*** Opening Data to use ***
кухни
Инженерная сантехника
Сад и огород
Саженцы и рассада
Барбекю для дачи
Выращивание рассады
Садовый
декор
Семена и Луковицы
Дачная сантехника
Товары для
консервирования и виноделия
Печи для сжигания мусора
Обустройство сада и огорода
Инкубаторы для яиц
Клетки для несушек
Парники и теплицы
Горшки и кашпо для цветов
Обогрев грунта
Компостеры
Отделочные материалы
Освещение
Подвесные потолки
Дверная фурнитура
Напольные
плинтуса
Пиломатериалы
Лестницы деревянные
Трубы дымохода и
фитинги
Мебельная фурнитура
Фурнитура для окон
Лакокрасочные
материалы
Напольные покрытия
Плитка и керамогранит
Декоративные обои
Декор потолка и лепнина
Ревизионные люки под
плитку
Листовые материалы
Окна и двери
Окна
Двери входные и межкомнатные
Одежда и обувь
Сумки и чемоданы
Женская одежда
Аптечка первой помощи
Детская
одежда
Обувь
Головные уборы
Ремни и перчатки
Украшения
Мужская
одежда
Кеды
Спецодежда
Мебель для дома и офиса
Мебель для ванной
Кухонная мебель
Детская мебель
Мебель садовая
*** Closing Data to use ***
[What the exercise asks]:
How many lines in the listing above contain the string "сантехника"? Reply with the number only.

[Exercise solution]:
2